LA GRAMMATICA DEL CERVELLO CHE COMUNICA NEURODIDATTICA, LINGUE E APPRENDIMENTI
- Authors: DI GESU FLORIANA; COMPAGNO GIUSEPPA
- Publication year: 2025
- Type: Monografia
- OA Link: http://hdl.handle.net/10447/684232
Abstract
This volume revisits neurodidactic research after twelve years, expanding its scope to include classroom communication dynamics, Embodied Cognition, and contrastive-perceptual linguistics. It provides a synthesis of developments in the Italian neurodidactic field, with particular focus on language, pedagogy, and glottodidactics. In the current educational sciences landscape, pedagogical reflection increasingly integrates cognitive neuroscience, especially regarding the neurophysiological underpinnings of didactic communication. The first part of the book, edited by Giuseppa Compagno, explores the classroom as a complex communicative ecosystem, highlighting how effective teaching involves synaptic plasticity, mirror neurons, multimodal feedback, and embodied interaction. Here, communication is redefined as a multisensory, relational process, and the teacher emerges as a mediator of meaning and neural activation, rather than a transmitter of content. The second part, edited by Floriana Di Gesù, positions neurodidactics as a transdisciplinary field bridging neuroscience, cognitive psychology, special pedagogy, and didactics.

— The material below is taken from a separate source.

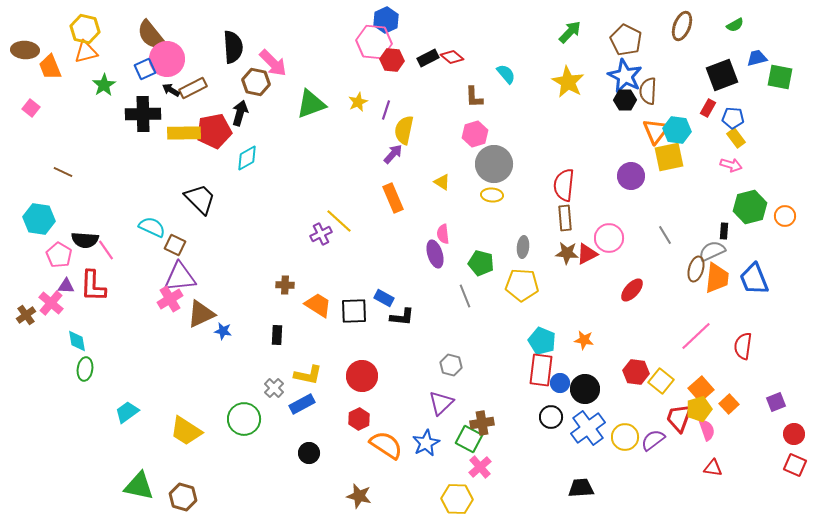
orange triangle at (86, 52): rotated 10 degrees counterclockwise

Starting from Preiss’ pioneering work and the MBE framework (Mind, Brain and Education), the book adopts a “neuro-umbrella” vision, proposing that learning always involves structural reorganization of the brain. This shift demands a central role for the teacher, integrating neuroscientific insights into daily practice. The text then embraces the 4E Cognition framework (Embodied, Embedded, Enactive, Extended), presenting cognition as situated and relational. Language learning is examined through the lens of “languaging”, understood as an embodied, context-driven experience rather than symbolic abstraction. This leads to the enactive-lexical approach, which sees vocabulary acquisition as rooted in bodily, emotional, and sensorimotor engagement. Finally, the volume applies these insights to the teaching of Spanish as a foreign language to Italian speakers. While linguistic proximity facilitates initial comprehension, it also increases interference risks. The enactive-lexical model, by grounding meaning in lived experience and interaction, offers a powerful pedagogical alternative to traditional methods, fostering a more meaningful and embodied learning process.